In pratica il debito pubblico verrà travasato da queste alla banca centrale al ritmo mensile dell’1 per cento del Pil nel 2013 e dell’1,1 per cento nel 2014. La Riserva Federale ha fatto un’operazione analoga dal 2008 acquistando dalle banche mensilmente debiti pari allo 0,50 per cento del Pil. Il Giappone insomma viaggia a una velocità doppia di quella statunitense con l’obiettivo di travasare in tre anni un volume di debiti simile a quello trasferito dagli americani in 5 anni.

Due domande: da dove provengono i soldi e che fine farà il debito? I soldi vengono stampati, esattamente come è avvenuto negli Stati Uniti. E qui ci imbattiamo nel primo ostacolo: l’inflazione. Ma il Giappone è in deflazione da anni, ciò significa che un tasso d’inflazione del 2 per cento, giudicato funzionale per un’economia sana, è non solo auspicabile ma essenziale per la ripresa. Ed infatti uno degli obiettivi di Abenomics è proprio questo, far lievitare i prezzi di un buon 2 per cento. Negli Stati Uniti questa strategia ha funzionato perché il ciclo economico mondiale dal 2008 è entrato in una fase deflazionista, e dato che la ripresa economica mondiale è ancora lontana, questo stesso ciclo dovrebbe aiutare il Giappone a contenere le spinte inflazioniste almeno fino al 2015.

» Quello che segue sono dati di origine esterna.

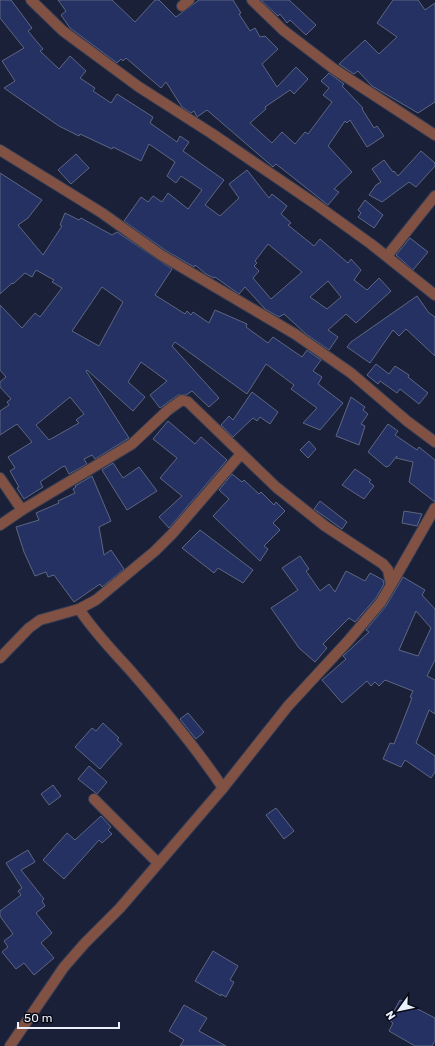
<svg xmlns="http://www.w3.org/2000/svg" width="435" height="1046" font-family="Rubik,sans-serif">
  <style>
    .building { fill: #253163; stroke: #5d6682; fill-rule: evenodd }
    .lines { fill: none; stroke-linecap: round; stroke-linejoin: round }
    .street-casing { stroke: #363d54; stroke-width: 12 }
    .street { stroke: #815244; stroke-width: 10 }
  </style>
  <rect width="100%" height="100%" fill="#192038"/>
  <g class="building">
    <path d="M0,0H11L32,28L28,31L43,49L40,51L59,69L70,56L86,71L80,78L95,88L93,91L111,103L117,94L153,117L150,123L177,142L180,136L189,142L183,151L224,180L205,205L220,216L239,198L229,184L247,170L269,198L272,194L287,206L281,214L291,223L288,225L314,246L320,239L348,263L351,259L361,270L354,280L367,290L379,278L391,291L356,323L346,314L328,330L338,337L329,350L306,334L284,314L279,317L265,309L245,287L239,294L215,277L214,278L206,274L195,265L194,267L165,250L124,221L141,197L148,202L153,196L162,202L168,193L188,209L202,190L181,176L176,183L167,176L175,162L149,144L141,161L113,147L112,149L80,134L79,136L59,126L4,88L15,81L2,61L24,48L0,18ZM268,244L302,272L271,299L253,278L259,271L254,266L257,263L255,261ZM328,281L341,297L327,309L310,297Z"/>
    <path d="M58,0H112L135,22L155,0H159L176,17L199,0H233L241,13L239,14L250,31L255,28L260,37L265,36L278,49L262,64L277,87L296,67L308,79L294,94L290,90L265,107L266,109L250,123L272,143L282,132L295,144L305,132L308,134L332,102L323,95L329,88L321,81L329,73L344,84L342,86L363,108L362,109L374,128L377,126L384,136L367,147L350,120L347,123L345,121L328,146L352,172L334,189L339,192L328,205L276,164L273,167L207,110L197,117L194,111L191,113L182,107L166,82L161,88L126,58L123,61L121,59L117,63L70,28L61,15L66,11Z"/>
    <path d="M261,0H289L316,25L306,35L290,20L287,23L280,14L278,16Z"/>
    <path d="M393,0H418L425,10L435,3V102L418,113L372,86L358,71L354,74L339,64L365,40L379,54L397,37L377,23Z"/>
    <path d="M421,151L435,163V166L416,187L409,182L382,202L369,195L376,185L381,182L372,169L384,160L393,172L394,171L398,176Z"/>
    <path d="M76,154L89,168L71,184L58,170Z"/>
    <path d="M0,173L42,200L28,218L18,225L43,255L62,226L60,225L65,213L79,220L81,218L112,235L117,232L172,269L155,295L185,314L187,311L191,315L193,312L209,323L215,310L247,324L246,327L268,343L273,337L302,357L307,350L321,360L313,371L322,377L318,384L343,403L320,430L303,423L317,408L291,389L294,385L266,364L247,394L175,342L172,346L219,398L209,407L192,391L186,395H178L160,408L150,395L167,381L141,362L128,382L145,397L133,411L87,370L86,371L129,438L95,459L92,455L84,459L87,464L69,474L65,466L62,467L40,482L43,487L24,499L17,488L19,487L10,471L15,468L8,457L32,442L17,424L0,435V411L9,405L7,402L11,399L0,387V382L6,377L0,370V305L22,328L35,313L40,317L62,288L52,282L54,280L36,270L32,277L25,273L13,284L12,283L0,294ZM102,287L123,302L99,346L72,331ZM70,397L84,414L76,420L79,423L49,440L36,425Z"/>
    <path d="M365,200L383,215L374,228L358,217L361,213L358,210Z"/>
    <path d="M410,238L428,252L413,270L396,255Z"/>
    <path d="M417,296L429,313L435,317V356L406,329L399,336L393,330L370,363L347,347L351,342Z"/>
    <path d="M376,364L389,374L395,366L409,375L408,377L428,393L419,404L400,389L397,393L380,381L378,384L367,375Z"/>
    <path d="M252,392L278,412L270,424L260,417L257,421L253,418L233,437L221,425L229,416L233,420Z"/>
    <path d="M351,397L365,407L363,410L368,414L361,424L365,426L359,445L336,436Z"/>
    <path d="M168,421L195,444L201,437L227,460L169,528L159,517L182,496L160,478L177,458L153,439Z"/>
    <path d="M388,424L398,431L395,435L417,450L419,447L435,460V502L409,482L413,462L396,458L397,456L389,466L386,467L368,452Z"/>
    <path d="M309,441L316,449L308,458L300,450Z"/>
    <path d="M113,463L123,478L139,467L157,491L127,510L102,470Z"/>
    <path d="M355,469L371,480L369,482L374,486L364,499L342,485Z"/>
    <path d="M232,474L242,482L244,480L259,494L261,492L274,505L276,502L285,511L273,523L280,530L264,546L268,549L260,561L213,516L229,499L219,490Z"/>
    <path d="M92,476L111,521L99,527L104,555L111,550L124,569L102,587L100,584L74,602L54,575L48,577L46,572L35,576L24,552L16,527L39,520L36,513L59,503L58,501L75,493L73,489L76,487L75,486Z"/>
    <path d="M320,501L347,522L342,529L314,509Z"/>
    <path d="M404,511L422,514L417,526L402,523Z"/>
    <path d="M200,530L253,570L243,583L218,568L214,573L182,548Z"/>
    <path d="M300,556L309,569L306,571L320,591L329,584L335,592L346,571L365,581L370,573L383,580L384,584L376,598L355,622L349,618L323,644L327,648L315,662L299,648L271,608L298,590L282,568Z"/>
    <path d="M403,577L425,590L422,595L435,609V660L427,676L435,680V714L429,710L416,743L435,756V772L431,778L405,760L401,767L383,759L390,743L394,744L412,698L410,697L413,691L385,680L379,686L375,682L371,686L367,681L342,703L322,680L346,659L343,656L369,632L366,630L386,606ZM416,611L431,628L418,656L399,650Z"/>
    <path d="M188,713L204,732L196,739L180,719Z"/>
    <path d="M103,723L119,738L117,740L122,744L100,769L75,747L92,728L96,731Z"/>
    <path d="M89,766L107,782L97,794L78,779Z"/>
    <path d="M53,785L61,796L49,805L41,794Z"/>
    <path d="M276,808L294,831L284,839L266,815Z"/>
    <path d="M101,816L111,827L108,830L112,834L102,843L99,840L64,879L43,860L67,833L75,840Z"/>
    <path d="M28,850L35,862L21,870L44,899L42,901L45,906L36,913L52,933L41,943L54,958L34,975L24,963L16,969L2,952L8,947L4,941L13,934L0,916V911L21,895L18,891L22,888L6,863Z"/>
    <path d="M213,951L238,966L230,980L234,982L226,997L221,994V996L195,981Z"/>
    <path d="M400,1000L435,1018V1041L432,1046H415L389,1031L393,1023L389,1020Z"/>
    <path d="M184,1005L207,1018L199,1031L226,1046H180L184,1040L169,1031Z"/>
  </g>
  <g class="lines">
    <defs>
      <g id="street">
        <path d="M31,0L63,31L139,87L211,133L314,203L371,244L435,295"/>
        <path d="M252,0L283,30L334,69L435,135"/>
        <path d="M182,6L189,0"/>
        <path d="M0,150L102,213L161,255L295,334L351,373L407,421L435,442"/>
        <path d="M387,256L435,196"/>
        <path d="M0,478L22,510"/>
        <path d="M0,525L22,510L132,444L168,410L182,400L188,402L276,487L325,526L383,564L388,570L391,585L381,602L348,641L288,706L223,788L120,908L85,943L64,967L10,1046"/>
        <path d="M391,585L435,508"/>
        <path d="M79,609C95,633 111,649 130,670C163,708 195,746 223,788"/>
        <path d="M0,658L29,628L40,620L79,609L96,600L155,551L172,534L241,454"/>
        <path d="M94,799L158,863"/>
      </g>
    </defs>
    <use href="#street" class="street-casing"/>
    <use href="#street" class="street"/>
  </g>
  <g transform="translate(399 1010) rotate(237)" stroke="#080b15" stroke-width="3" paint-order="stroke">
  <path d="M0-3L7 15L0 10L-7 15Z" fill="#ebf0fd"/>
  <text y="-6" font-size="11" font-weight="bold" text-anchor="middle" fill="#ebf0fd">N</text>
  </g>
  <path d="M18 1022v6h101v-6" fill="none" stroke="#ebf0fd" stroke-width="2"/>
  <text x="24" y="1022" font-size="12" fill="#ebf0fd" stroke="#080b15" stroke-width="3" paint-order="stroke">50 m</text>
</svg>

Il big-bang monetario ha il compito di far ripartire l’economia, anche con l’aiuto di alcuni stimoli fiscali all’industria. Ciò vuol dire che le esportazioni torneranno a crescere (e già si vede una ripresa legata al deprezzamento dello yen iniziato a novembre dello scarso anno con la nuova politica economica); l’aumento delle esportazioni e la ripresa faranno a loro volta aumentare le entrate fiscali con le quali ripagare il debito nelle mani della banca centrale.

Tanti i rischi: dall’impossibilità di controllare l’inflazione, alla fuga dei capitali,  fino alla sfiducia dei mercati che potrebbero far partire la speculazione al ribasso dello yen. Ma dopo quasi venti anni di deflazione quali sono le alternative? E qui è possibile tracciare un parallelo con la situazione europea che assomiglia sempre di più a quella del Giappone nei primi anni della deflazione. La politica di austerità alimenta una spirale deflattiva dalla quale potremmo non uscire per un decennio. Che alternative abbiamo oltre la lezione giapponese? Ma per seguire l’esempio del paese del sol levante, una sorta di politica economica estrema che ricorda il motto ‘o la va o la spacca’, bisogna rovesciare il ruolo della Bce e delle banche centrali, travasando il debito pubblico dei paesi della periferia nei loro bilanci. Una rivoluzione, questa, che difficilmente verrà approvata dai tedeschi, ancora terrorizzati dai ricordi dell’iperinflazione della Repubblica di Weimar.